Document passage —
· · · ·

In addition to the lecture portion of the course, students also take field trips to breweries and reconstruct experiments.  I’m hoping that “reconstructing experiments” actually means “homebrewing,” since that would up the coolness factor of this course exponentially.

The guys at Saint Arnold are right, though: beer is one of the foundations of the modern world, whether people want to acknowledge that fact or not.  Anyone can make wine.  Hell, if you leave grapes on the ground to rot, they’ll ferment and create wine — disgusting wine, yes, but wine nevertheless — on their own.  But brewing beer is a craft — art and science married together — and has had a tremendous effect on the development of trade, agriculture and science throughout the Western world.

Part of me feels like people would be more apt to appreciate beer — instead of either (a) drinking swill like Natural Light or (b) abusing it — if they took courses like this.  Beer gets a bad rap; too many people associate it with frat parties, keggers and beer bongs.  People look at me like I’ve grown a third eye when I tell them that I’m a beer snob: Beer?  What’s there to be snobbish about when it comes to beer?  And you don’t look like a beer-drinker anyway…

To which I reply:  Perhaps, but I also don’t look like the kind of girl who would take a firearms course, either…

There’s so much more to beer than meets the eye.  Cooking with beer, cleverly pairing beer with food, brewing your own beer at home, enjoying one of the Flying Saucer’s famous beer flights and discovering a new favorite stout or pale ale, picking out subtle differences between lagers or just enjoying a round with your friends after a long day at work.  Beer deserves more credit than it currently gets.

· · · ·

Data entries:
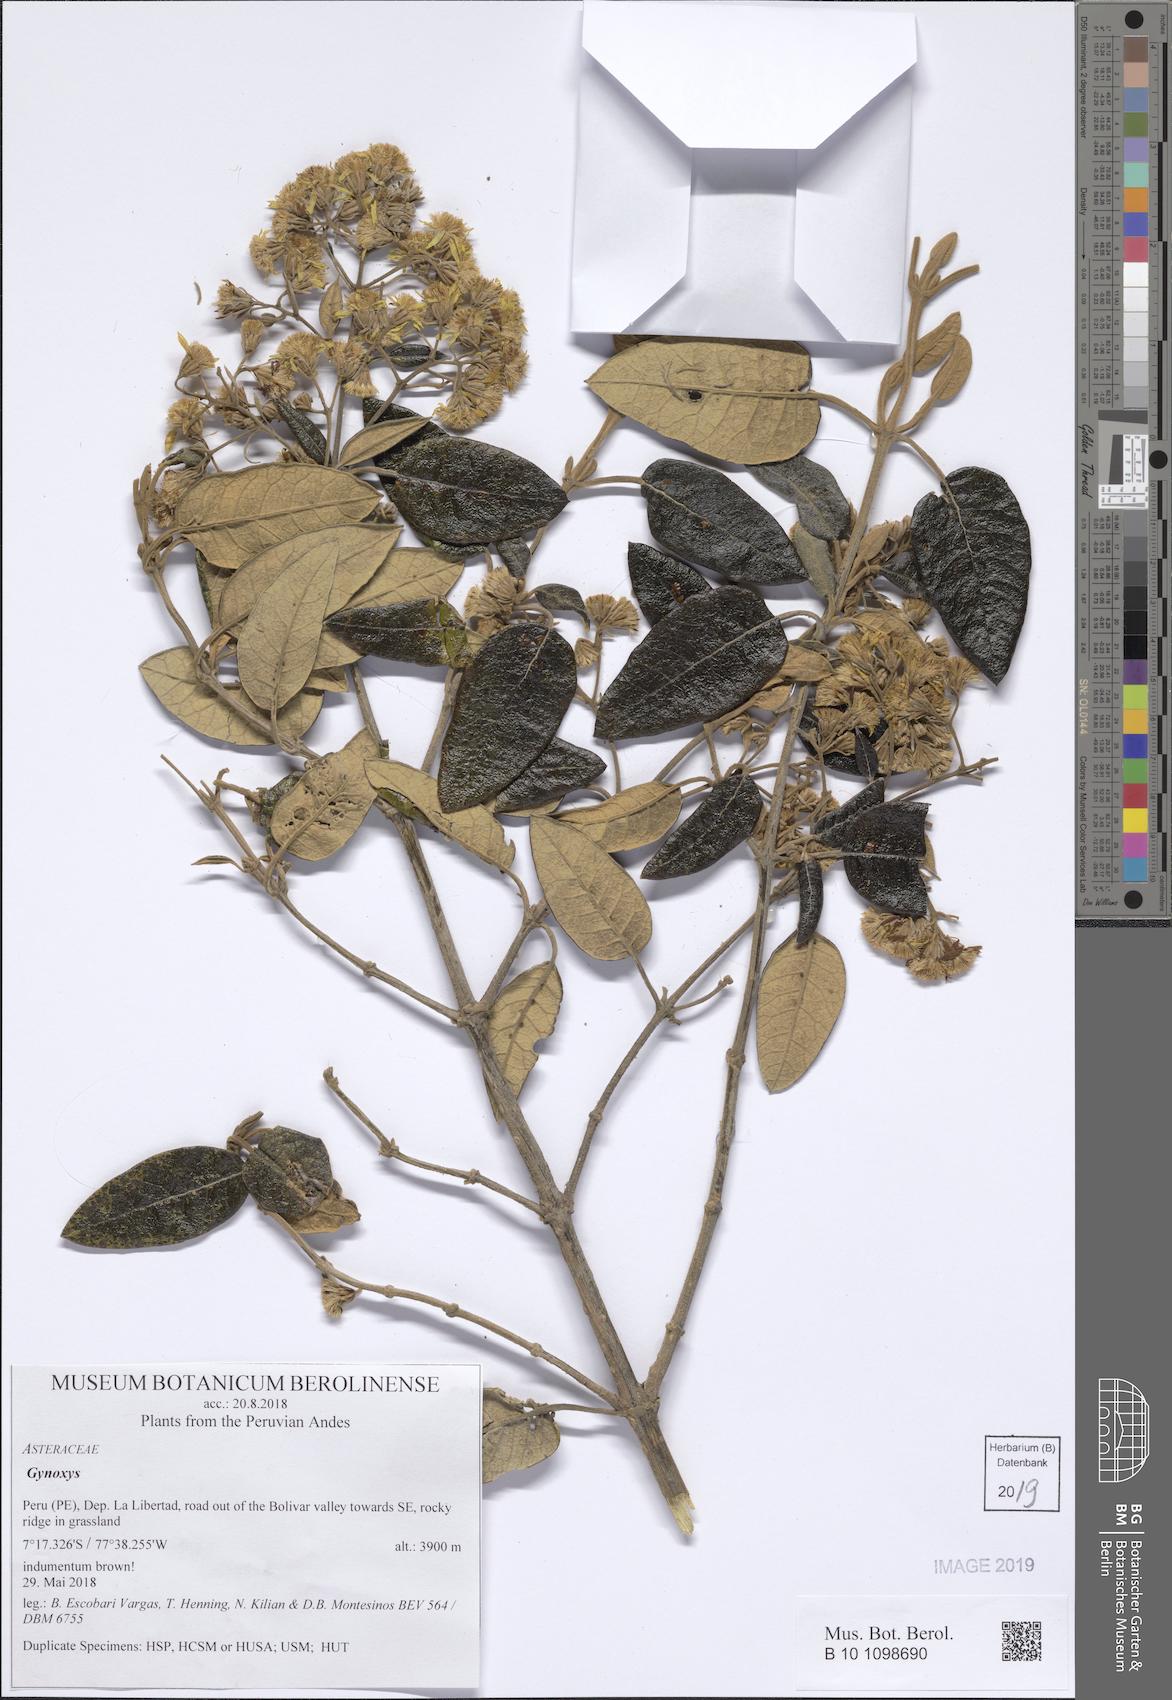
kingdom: Plantae
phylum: Tracheophyta
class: Magnoliopsida
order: Asterales
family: Asteraceae
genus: Gynoxys
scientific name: Gynoxys
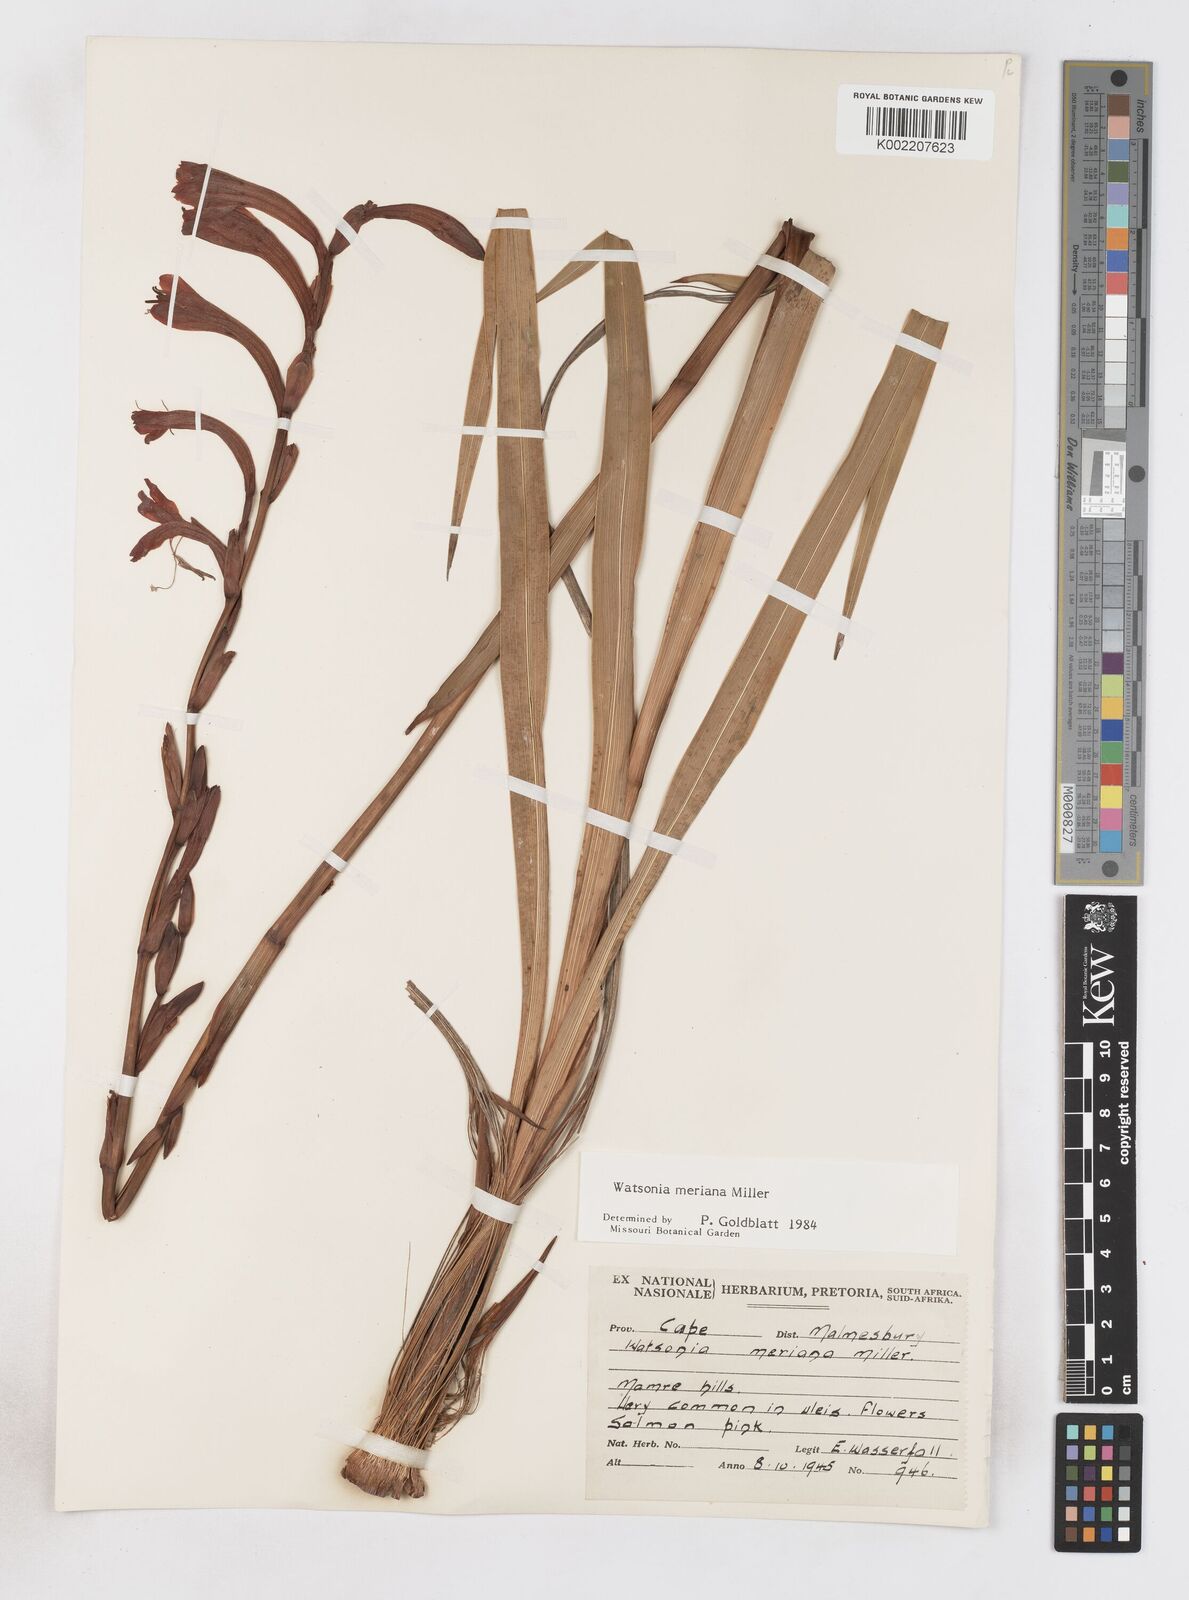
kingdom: Plantae
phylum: Tracheophyta
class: Liliopsida
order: Asparagales
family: Iridaceae
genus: Watsonia
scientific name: Watsonia meriana
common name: Bulbil bugle-lily
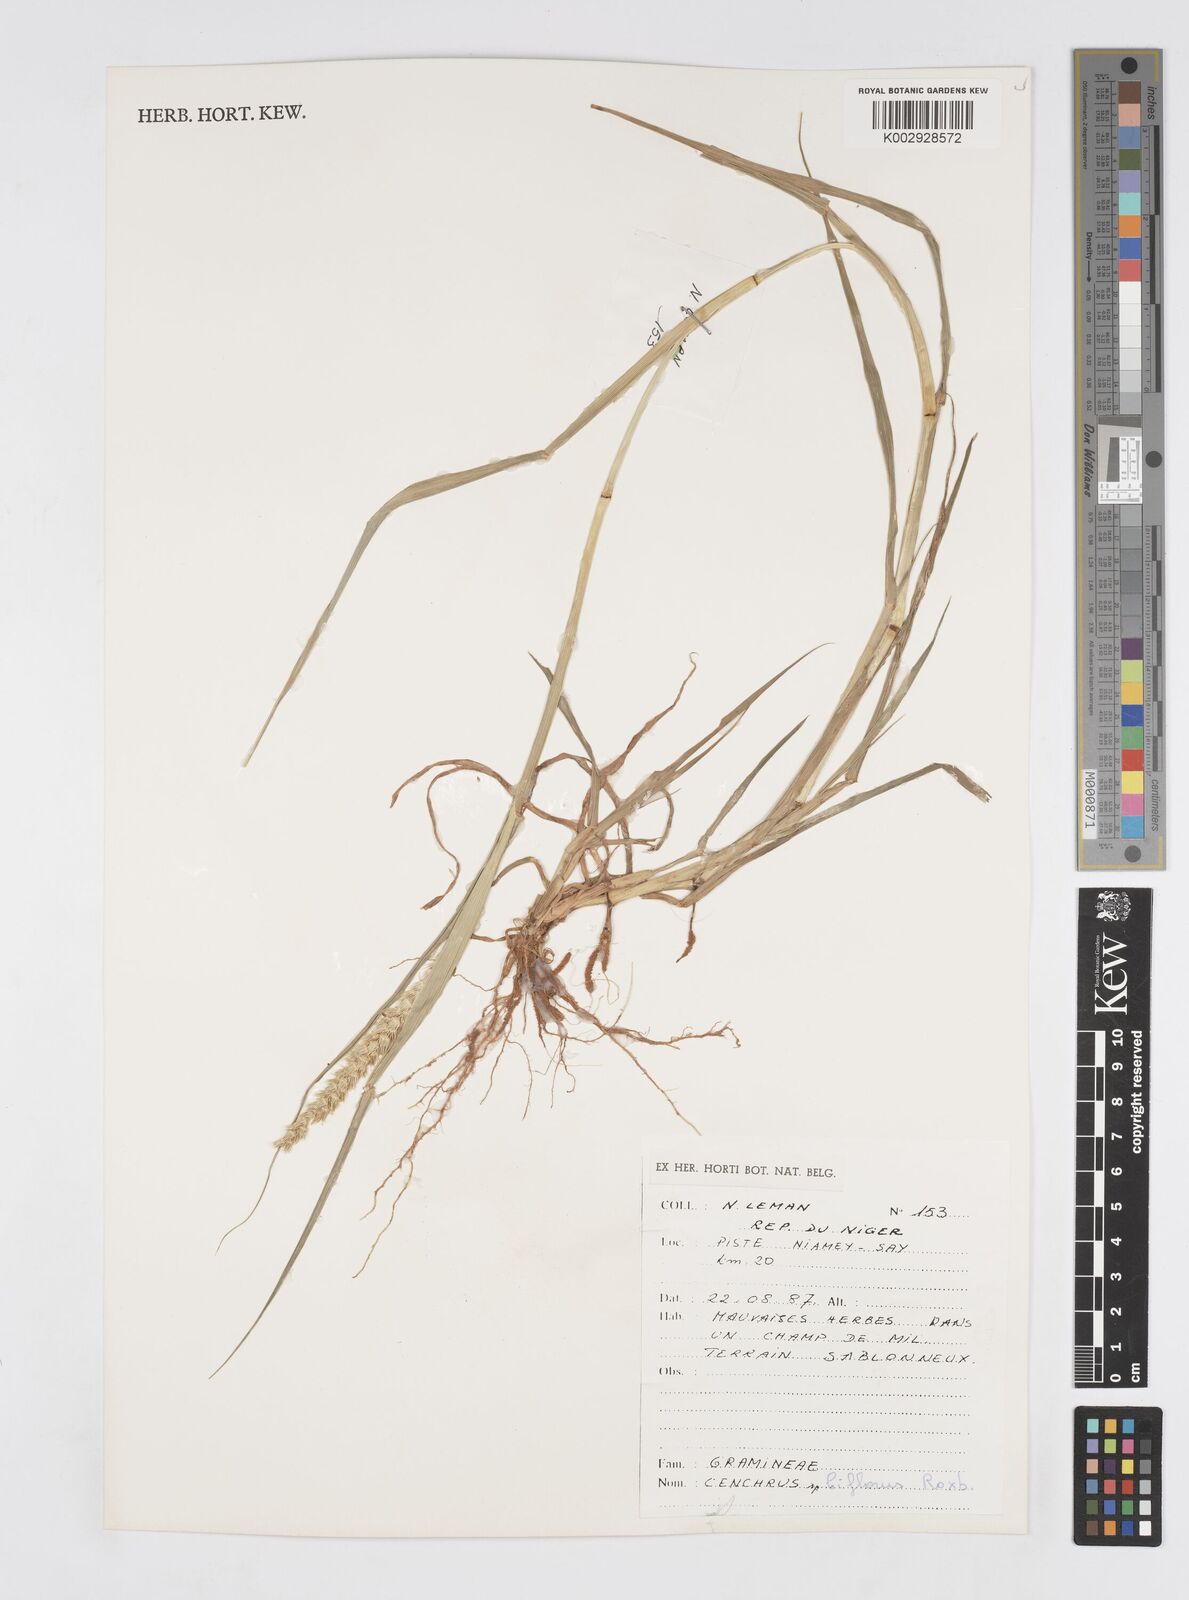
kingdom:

· · · ·

Directives —
**1)** Does each statement agree with the beer passage? (a) Grapes left on the ground to rot will ferment into wine on their own. (b) Students in the course take field trips to wineries. (c) Too many people associate beer with frat parties. Answer yes or no for each, quoting the deciding words.
**2)** Retype the beer passage from the words "In addition to" through the words "this course exponentially.".

Answers in order —
**1)**
(a) Yes: "if you leave grapes on the ground to rot, they’ll ferment and create wine"
(b) No: "students also take field trips to breweries"
(c) Yes: "too many people associate it with frat parties, keggers and beer bongs"

**2)**
In addition to the lecture portion of the course, students also take field trips to breweries and reconstruct experiments.  I’m hoping that “reconstructing experiments” actually means “homebrewing,” since that would up the coolness factor of this course exponentially.